[Items in a dataset listing]
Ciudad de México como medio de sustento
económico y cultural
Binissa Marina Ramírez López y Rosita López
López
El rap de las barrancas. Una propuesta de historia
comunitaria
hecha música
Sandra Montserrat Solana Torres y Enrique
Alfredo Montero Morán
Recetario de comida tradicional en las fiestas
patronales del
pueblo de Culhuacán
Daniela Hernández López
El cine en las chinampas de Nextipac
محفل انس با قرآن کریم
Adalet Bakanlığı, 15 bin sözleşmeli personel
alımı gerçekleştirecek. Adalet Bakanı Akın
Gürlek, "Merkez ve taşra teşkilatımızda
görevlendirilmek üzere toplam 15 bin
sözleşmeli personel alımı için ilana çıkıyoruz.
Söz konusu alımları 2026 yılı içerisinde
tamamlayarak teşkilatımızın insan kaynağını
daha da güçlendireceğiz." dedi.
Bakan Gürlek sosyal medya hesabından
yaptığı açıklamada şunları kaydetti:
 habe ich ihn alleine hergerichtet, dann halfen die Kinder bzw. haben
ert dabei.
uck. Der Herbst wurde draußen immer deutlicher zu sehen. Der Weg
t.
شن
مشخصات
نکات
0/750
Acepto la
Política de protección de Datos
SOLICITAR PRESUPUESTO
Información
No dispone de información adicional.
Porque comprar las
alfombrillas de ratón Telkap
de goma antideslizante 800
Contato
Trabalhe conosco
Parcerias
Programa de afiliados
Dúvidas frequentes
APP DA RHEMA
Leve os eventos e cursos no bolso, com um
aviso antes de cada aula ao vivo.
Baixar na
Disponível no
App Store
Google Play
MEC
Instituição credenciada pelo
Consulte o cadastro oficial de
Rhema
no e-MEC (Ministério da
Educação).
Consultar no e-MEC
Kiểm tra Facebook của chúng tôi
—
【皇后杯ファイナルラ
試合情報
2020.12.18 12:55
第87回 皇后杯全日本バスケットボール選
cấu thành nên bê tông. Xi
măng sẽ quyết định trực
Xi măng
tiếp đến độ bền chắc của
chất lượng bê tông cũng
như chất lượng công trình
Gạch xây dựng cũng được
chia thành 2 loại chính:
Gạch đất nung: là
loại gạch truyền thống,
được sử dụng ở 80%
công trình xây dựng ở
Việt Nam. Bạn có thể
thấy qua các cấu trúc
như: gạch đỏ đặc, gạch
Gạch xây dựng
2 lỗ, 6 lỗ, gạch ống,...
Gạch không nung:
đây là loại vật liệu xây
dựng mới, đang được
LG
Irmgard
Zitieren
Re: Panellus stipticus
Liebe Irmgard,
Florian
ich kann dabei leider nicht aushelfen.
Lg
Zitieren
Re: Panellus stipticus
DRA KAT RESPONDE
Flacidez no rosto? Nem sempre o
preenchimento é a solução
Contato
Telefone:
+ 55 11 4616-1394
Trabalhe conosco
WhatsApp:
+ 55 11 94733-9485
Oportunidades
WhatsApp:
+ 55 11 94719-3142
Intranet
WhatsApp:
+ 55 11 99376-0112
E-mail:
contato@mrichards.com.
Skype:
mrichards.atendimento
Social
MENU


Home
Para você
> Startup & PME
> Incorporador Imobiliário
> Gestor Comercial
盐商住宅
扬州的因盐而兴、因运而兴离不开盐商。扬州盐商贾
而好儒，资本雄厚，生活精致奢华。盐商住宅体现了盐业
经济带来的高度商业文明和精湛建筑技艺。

# [About this task]
Present every line of the material as a numbered list, leaving out the blank lines.

# [Exercise output]
1. Ciudad de México como medio de sustento
2. económico y cultural
3. Binissa Marina Ramírez López y Rosita López
4. López
5. El rap de las barrancas. Una propuesta de historia
6. comunitaria
7. hecha música
8. Sandra Montserrat Solana Torres y Enrique
9. Alfredo Montero Morán
10. Recetario de comida tradicional en las fiestas
11. patronales del
12. pueblo de Culhuacán
13. Daniela Hernández López
14. El cine en las chinampas de Nextipac
15. محفل انس با قرآن کریم
16. Adalet Bakanlığı, 15 bin sözleşmeli personel
17. alımı gerçekleştirecek. Adalet Bakanı Akın
18. Gürlek, "Merkez ve taşra teşkilatımızda
19. görevlendirilmek üzere toplam 15 bin
20. sözleşmeli personel alımı için ilana çıkıyoruz.
21. Söz konusu alımları 2026 yılı içerisinde
22. tamamlayarak teşkilatımızın insan kaynağını
23. daha da güçlendireceğiz." dedi.
24. Bakan Gürlek sosyal medya hesabından
25. yaptığı açıklamada şunları kaydetti:
26.  habe ich ihn alleine hergerichtet, dann halfen die Kinder bzw. haben
27. ert dabei.
28. uck. Der Herbst wurde draußen immer deutlicher zu sehen. Der Weg
29. t.
30. شن
31. مشخصات
32. نکات
33. 0/750
34. Acepto la
35. Política de protección de Datos
36. SOLICITAR PRESUPUESTO
37. Información
38. No dispone de información adicional.
39. Porque comprar las
40. alfombrillas de ratón Telkap
41. de goma antideslizante 800
42. Contato
43. Trabalhe conosco
44. Parcerias
45. Programa de afiliados
46. Dúvidas frequentes
47. APP DA RHEMA
48. Leve os eventos e cursos no bolso, com um
49. aviso antes de cada aula ao vivo.
50. Baixar na
51. Disponível no
52. App Store
53. Google Play
54. MEC
55. Instituição credenciada pelo
56. Consulte o cadastro oficial de
57. Rhema
58. no e-MEC (Ministério da
59. Educação).
60. Consultar no e-MEC
61. Kiểm tra Facebook của chúng tôi
62. —
63. 【皇后杯ファイナルラ
64. 試合情報
65. 2020.12.18 12:55
66. 第87回 皇后杯全日本バスケットボール選
67. cấu thành nên bê tông. Xi
68. măng sẽ quyết định trực
69. Xi măng
70. tiếp đến độ bền chắc của
71. chất lượng bê tông cũng
72. như chất lượng công trình
73. Gạch xây dựng cũng được
74. chia thành 2 loại chính:
75. Gạch đất nung: là
76. loại gạch truyền thống,
77. được sử dụng ở 80%
78. công trình xây dựng ở
79. Việt Nam. Bạn có thể
80. thấy qua các cấu trúc
81. như: gạch đỏ đặc, gạch
82. Gạch xây dựng
83. 2 lỗ, 6 lỗ, gạch ống,...
84. Gạch không nung:
85. đây là loại vật liệu xây
86. dựng mới, đang được
87. LG
88. Irmgard
89. Zitieren
90. Re: Panellus stipticus
91. Liebe Irmgard,
92. Florian
93. ich kann dabei leider nicht aushelfen.
94. Lg
95. Zitieren
96. Re: Panellus stipticus
97. DRA KAT RESPONDE
98. Flacidez no rosto? Nem sempre o
99. preenchimento é a solução
100. Contato
101. Telefone:
102. + 55 11 4616-1394
103. Trabalhe conosco
104. WhatsApp:
105. + 55 11 94733-9485
106. Oportunidades
107. WhatsApp:
108. + 55 11 94719-3142
109. Intranet
110. WhatsApp:
111. + 55 11 99376-0112
112. E-mail:
113. contato@mrichards.com.
114. Skype:
115. mrichards.atendimento
116. Social
117. MENU
118. 
119. 
120. Home
121. Para você
122. > Startup & PME
123. > Incorporador Imobiliário
124. > Gestor Comercial
125. 盐商住宅
126. 扬州的因盐而兴、因运而兴离不开盐商。扬州盐商贾
127. 而好儒，资本雄厚，生活精致奢华。盐商住宅体现了盐业
128. 经济带来的高度商业文明和精湛建筑技艺。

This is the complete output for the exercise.